Skin cancer is the most common type of cancer in the United States, according to the National Council on Skin Cancer Prevention. Over 2 million cases are treated in the country each year—that’s more cases than breast cancer, prostate cancer, lung cancer and colon cancer combined. In 2004, treatments for non-melanoma skin cancers alone cost $1.4 billion.
Although some skin cancer risk factors can’t be changed, there are a lot of ways to can protect yourself and reduce your risk. Just take care of yourself by following these prevention tips.
- Know your natural risk factors.
There are certain risk factors that are out of your control. For example, people with fairer skin are at higher risk than those with darker skin, and men are at greater risk than women. You’re also at greater risk if there is a history of skin cancer in your family, or if you’ve had skin cancer before yourself.
- Protect from UVs
One of the best ways to avoid getting skin cancer is to protect your skin from the sun’s harmful UV rays. When you go outside, cover up with clothing and hats as much as you can.
Whatever skin isn’t covered, be sure to apply sunscreen with an SPF of at least 15 for every day, and SPF 30 for extended periods outside. Apply sunscreen 30 minutes before going outside, and reapply sunscreen every two hours, or after getting sweaty or wet.
- Stay in the shade
Even better than protecting yourself when you’re in the sun, just stay out of it whenever possible. This is especially important during the hours when the sun is the strongest between 10 a.m. and 4 p.m. If you’re not sure how strong the sun is, just look at your shadow—if it’s taller than you are, get inside.
- Check your skin monthly
When a case of skin cancer is caught early, it can make a big difference in how serious it is and how easy it is to treat. A quick monthly self-check can help ensure you’re aware of any potential issues before they’re big problems.

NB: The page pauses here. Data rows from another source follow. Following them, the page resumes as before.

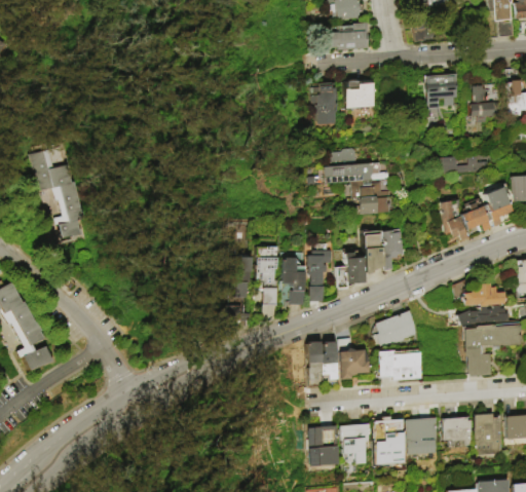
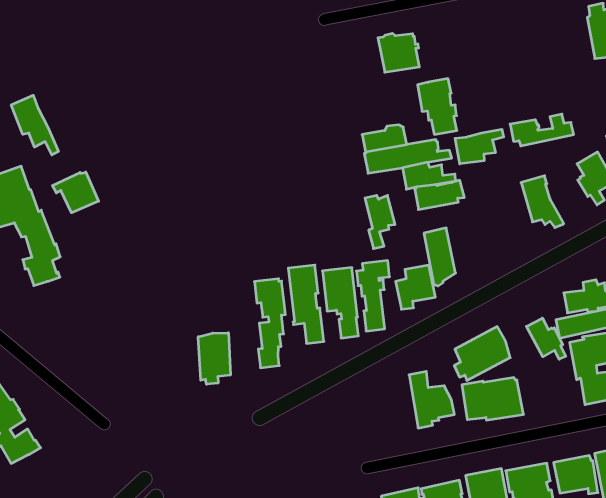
building: [424,73,458,105] -> none
building: [311,83,338,124] -> [418,79,457,134]
building: [467,84,500,118] -> none
building: none -> [11,95,58,155]
building: none -> [52,172,99,213]
building: none -> [455,129,504,164]
building: [462,198,491,231] -> none
building: [383,231,404,271] -> [365,195,395,249]
building: none -> [198,333,230,384]
building: none -> [526,318,566,359]
building: [307,341,338,380] -> none

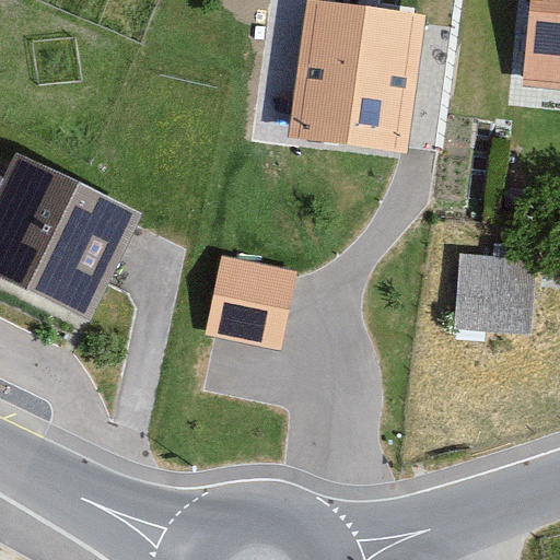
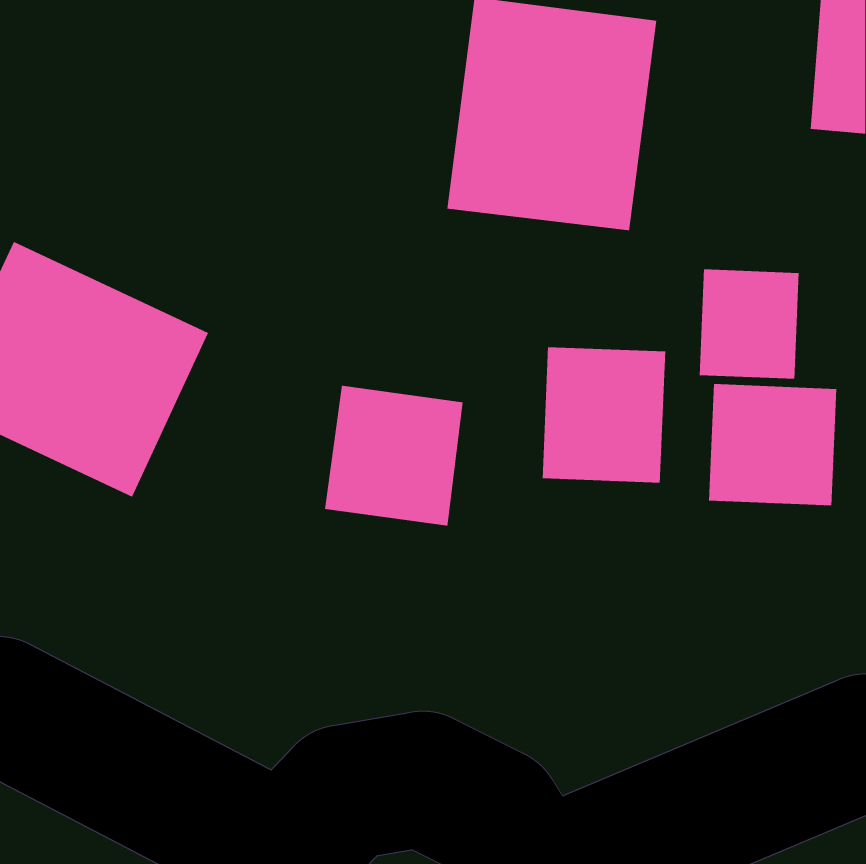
building: none -> [699,269,799,380]
building: none -> [542,346,666,483]

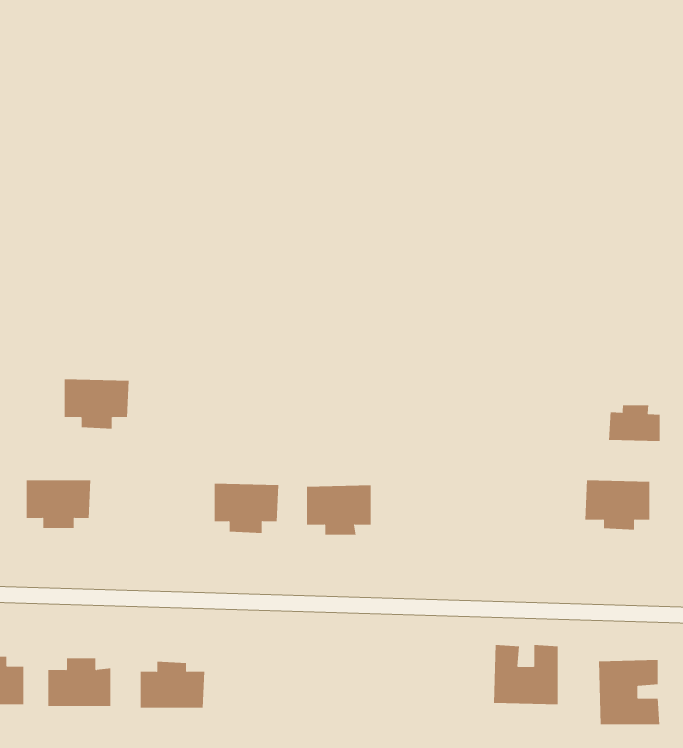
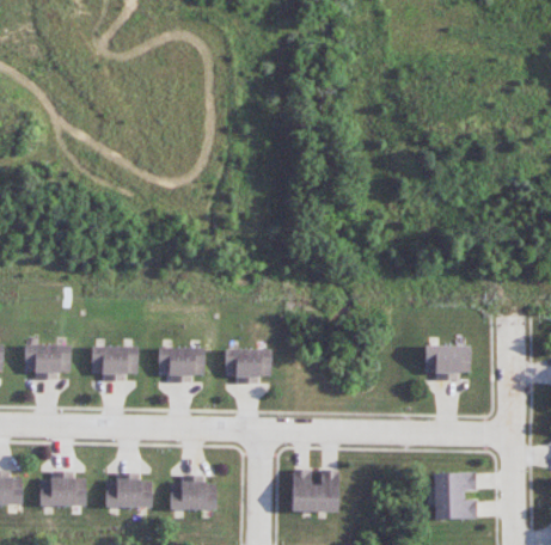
building: [64,379,129,429] -> [92,345,139,381]
building: [609,405,660,442] -> none
building: [493,645,559,705] -> [292,469,338,512]
building: none -> [171,474,216,509]

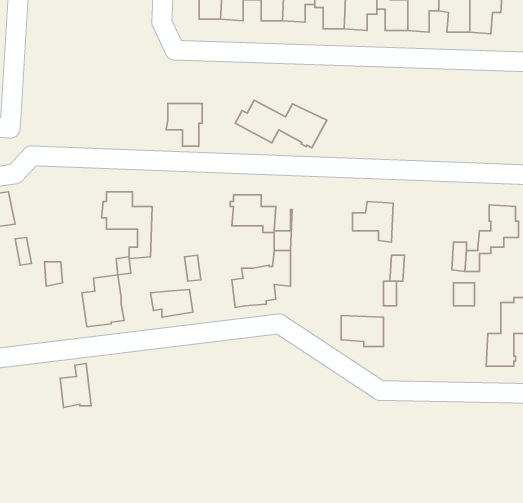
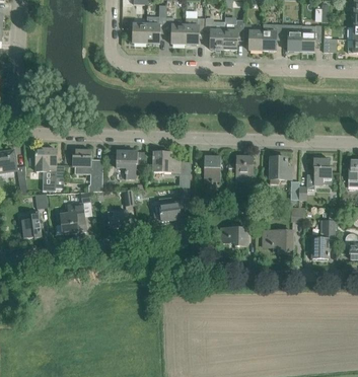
building: [235,100,327,148] -> none
building: [166,104,202,146] -> [116,151,138,177]
building: none -> [35,149,64,187]
building: none -> [204,155,221,181]
building: none -> [270,157,291,183]
building: none -> [264,230,293,253]
building: [60,363,91,407] -> [22,211,42,238]

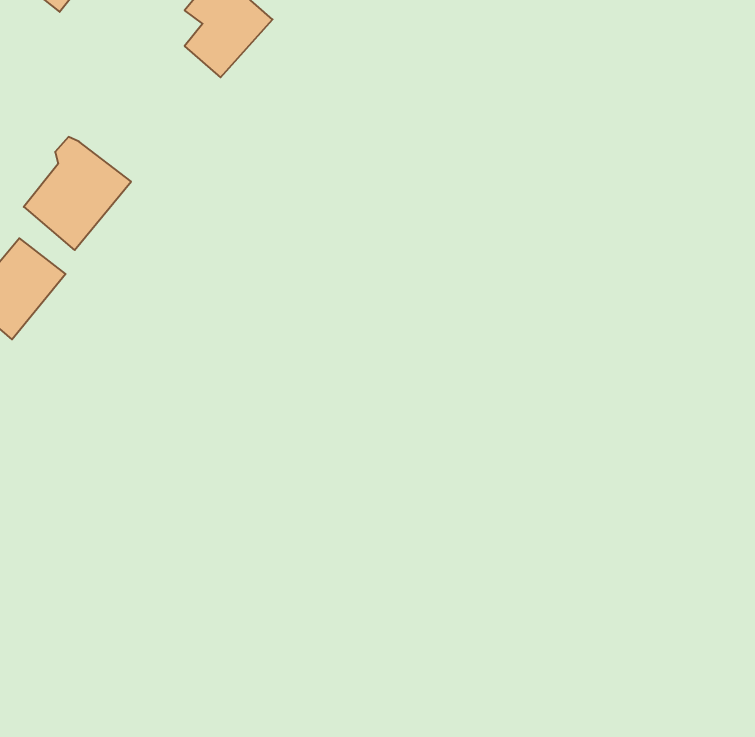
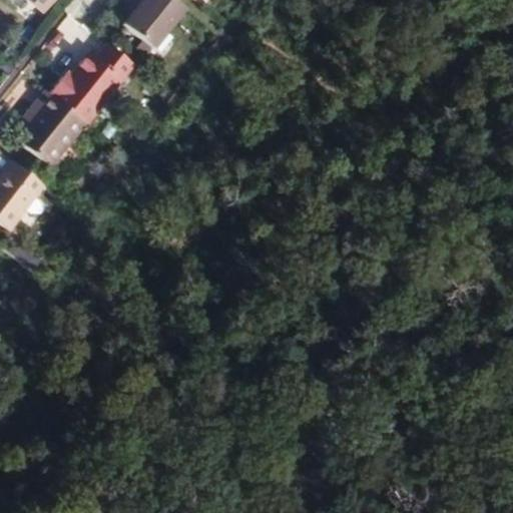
building: none -> [53,46,131,122]

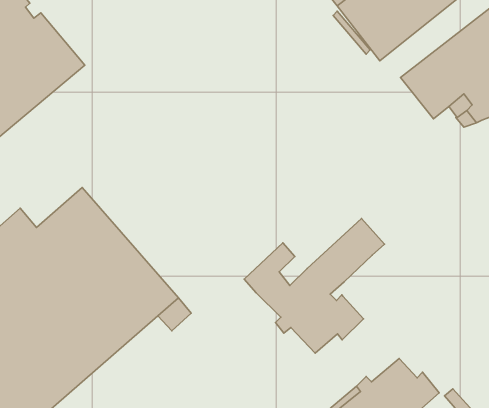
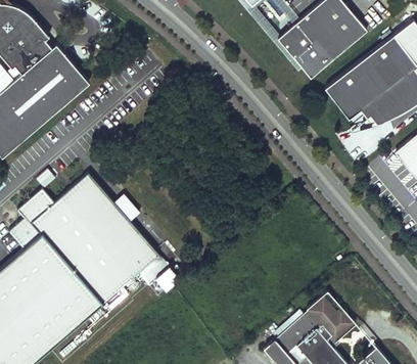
building: [244,218,385,353] -> none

All you need to check your own skin is a full-length mirror and a handheld mirror. Take your clothes off and check your skin all over your body, using the mirrors to check areas you can’t easily see on your own. If you find an abnormal mole or other mark, see a doctor.
- Get an annual checkup
Even if you don’t find any abnormalities in your self-checks, see a doctor once a year. The doctor will take a medical history, then check your body for signs of skin cancer and note the size, shape, color and texture of any areas in question. If a doctor suspects cancer, s/he may recommend further testing.
Prevention and Early Detection are Key
One in five Americans develops skin cancer at some point in their life, according to the Skin Cancer Foundation. But if you follow these steps, you can significantly reduce your likelihood of being one of them. Even if you do develop skin cancer, following these tips will help you ensure you find it early and address it quickly.